Exercise A -
In the passage on literacy and fiction:
(i) What share of the population could read in Tolstoy's Russia?
(ii) What did the Mermaid Tavern have for its sign?
(iii) In what city was the industrialized mode of book production centered?

In some countries, this held true even of the novel: In Tolstoy’s Russia, only 20% of the population could read. That is why he refers, quite casually, to the pictographic signs above stores and eateries in his Sevastopol Sketches—the same sort of signs that used to be current in 16th century England. (The Mermaid Tavern had a painted mermaid for its sign, not the words “Mermaid Tavern.”) Tolstoy’s abandonment of the novel grew out of this sense that he was writing “for St. Petersberg”–that is, for the tiny Europeanized Russian intelligentsia of the cities, and not for the Russian people themselves.

The rise of universal education and universal literacy, coupled with the 20th century’s population explosion, resulted in a vast number of people entering the pool of readers. “Genre” and other kinds of fiction took off as commercial commodities, and the industrialized mode of book production, centered in New York City, arose in response. The same kind of “literature” that dominates bestseller lists to this day: stories told in language that doesn’t tax the attention. This last is a key element; you praise a prose storyteller highly when you say that his or her language “disappears.” Even literary-fiction writers are praised for “spare, economical” prose, which usually means no metaphors or Cormac McCarthyesque flights of purple description, and few subordinate clauses.

Exercise B - Could you reproduce the listing below verbatim, from its very first line down to the line containing "Operations on Dataverse</span></span>", both ends included?

(Records from a data collection)
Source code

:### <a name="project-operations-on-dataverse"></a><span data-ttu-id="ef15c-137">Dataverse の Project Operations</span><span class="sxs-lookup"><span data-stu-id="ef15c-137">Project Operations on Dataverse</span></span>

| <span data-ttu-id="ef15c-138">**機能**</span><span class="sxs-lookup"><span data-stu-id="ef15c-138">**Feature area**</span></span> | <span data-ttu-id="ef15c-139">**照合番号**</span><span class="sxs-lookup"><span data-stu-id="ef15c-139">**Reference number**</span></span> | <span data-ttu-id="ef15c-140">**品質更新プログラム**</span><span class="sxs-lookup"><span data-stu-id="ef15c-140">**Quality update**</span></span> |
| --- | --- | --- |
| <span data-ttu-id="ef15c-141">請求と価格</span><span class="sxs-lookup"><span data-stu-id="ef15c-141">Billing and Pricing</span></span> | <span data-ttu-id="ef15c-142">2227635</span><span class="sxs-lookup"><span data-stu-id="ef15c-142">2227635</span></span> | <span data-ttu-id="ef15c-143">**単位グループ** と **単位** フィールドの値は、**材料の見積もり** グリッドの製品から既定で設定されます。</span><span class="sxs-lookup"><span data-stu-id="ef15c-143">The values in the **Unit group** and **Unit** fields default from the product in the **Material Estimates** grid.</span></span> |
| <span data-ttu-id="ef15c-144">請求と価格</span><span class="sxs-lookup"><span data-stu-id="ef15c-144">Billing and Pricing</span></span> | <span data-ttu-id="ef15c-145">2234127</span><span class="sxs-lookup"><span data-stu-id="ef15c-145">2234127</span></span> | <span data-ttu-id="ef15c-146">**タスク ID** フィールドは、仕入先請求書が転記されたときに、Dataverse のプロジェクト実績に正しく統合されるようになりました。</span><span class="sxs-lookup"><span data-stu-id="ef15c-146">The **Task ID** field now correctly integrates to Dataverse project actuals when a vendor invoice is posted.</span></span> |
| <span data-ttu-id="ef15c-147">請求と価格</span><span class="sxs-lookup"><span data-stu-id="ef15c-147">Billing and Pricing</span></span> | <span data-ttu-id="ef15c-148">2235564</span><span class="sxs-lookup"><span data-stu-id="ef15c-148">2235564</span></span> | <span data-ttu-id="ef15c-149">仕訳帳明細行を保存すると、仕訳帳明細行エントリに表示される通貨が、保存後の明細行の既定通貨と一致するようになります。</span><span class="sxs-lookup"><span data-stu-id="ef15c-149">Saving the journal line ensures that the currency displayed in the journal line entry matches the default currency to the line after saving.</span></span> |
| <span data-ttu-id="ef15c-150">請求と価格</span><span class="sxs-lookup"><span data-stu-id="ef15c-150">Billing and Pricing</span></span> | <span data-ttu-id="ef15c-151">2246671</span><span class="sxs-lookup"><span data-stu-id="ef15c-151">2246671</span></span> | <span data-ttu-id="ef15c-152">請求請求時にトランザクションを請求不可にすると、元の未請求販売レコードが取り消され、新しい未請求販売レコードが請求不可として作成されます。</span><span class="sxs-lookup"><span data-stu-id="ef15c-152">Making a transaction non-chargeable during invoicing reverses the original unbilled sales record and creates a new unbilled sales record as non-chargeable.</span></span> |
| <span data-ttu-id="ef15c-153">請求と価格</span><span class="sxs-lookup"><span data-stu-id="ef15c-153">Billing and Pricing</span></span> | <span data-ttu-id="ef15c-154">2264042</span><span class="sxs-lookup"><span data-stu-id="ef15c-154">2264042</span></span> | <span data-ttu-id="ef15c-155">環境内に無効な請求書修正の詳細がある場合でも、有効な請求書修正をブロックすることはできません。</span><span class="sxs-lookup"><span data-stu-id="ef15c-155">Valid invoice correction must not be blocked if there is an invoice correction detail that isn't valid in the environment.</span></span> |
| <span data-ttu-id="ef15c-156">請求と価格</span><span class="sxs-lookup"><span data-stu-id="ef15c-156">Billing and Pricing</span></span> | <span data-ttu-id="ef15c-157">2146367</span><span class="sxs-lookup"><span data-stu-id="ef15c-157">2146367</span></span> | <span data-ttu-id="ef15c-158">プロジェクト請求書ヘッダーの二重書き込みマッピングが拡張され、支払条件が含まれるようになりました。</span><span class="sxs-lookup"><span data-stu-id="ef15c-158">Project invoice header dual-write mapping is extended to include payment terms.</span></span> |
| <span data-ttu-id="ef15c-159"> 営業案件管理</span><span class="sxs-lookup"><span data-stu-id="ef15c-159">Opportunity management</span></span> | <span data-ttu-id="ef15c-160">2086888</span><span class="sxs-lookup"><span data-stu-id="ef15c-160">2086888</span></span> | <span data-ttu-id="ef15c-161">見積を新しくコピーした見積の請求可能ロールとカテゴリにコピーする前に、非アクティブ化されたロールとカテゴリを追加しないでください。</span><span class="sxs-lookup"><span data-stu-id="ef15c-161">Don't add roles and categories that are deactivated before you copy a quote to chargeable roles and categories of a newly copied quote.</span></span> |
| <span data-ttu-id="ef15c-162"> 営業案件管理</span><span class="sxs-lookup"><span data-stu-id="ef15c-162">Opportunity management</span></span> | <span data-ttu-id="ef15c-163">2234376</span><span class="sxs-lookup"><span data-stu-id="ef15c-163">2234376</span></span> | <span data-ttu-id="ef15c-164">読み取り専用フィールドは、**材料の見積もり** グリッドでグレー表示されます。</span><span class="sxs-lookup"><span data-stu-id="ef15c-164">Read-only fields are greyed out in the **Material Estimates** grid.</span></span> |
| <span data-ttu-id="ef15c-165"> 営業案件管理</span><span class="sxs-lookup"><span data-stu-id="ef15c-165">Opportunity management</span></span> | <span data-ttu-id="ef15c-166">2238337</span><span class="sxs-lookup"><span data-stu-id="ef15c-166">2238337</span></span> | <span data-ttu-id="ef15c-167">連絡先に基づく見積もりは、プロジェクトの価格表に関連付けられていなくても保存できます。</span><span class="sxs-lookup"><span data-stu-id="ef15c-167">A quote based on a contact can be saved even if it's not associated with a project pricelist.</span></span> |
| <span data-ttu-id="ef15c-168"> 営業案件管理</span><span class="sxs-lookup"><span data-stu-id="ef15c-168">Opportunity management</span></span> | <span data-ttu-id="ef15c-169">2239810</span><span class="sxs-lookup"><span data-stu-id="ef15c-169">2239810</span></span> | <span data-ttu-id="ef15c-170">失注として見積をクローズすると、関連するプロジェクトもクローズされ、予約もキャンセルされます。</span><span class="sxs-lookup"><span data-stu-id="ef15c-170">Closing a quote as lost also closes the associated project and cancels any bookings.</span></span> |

Exercise result A -
(i) 20%
(ii) A painted mermaid
(iii) New York City

Exercise result B -
Source code

:### <a name="project-operations-on-dataverse"></a><span data-ttu-id="ef15c-137">Dataverse の Project Operations</span><span class="sxs-lookup"><span data-stu-id="ef15c-137">Project Operations on Dataverse</span></span>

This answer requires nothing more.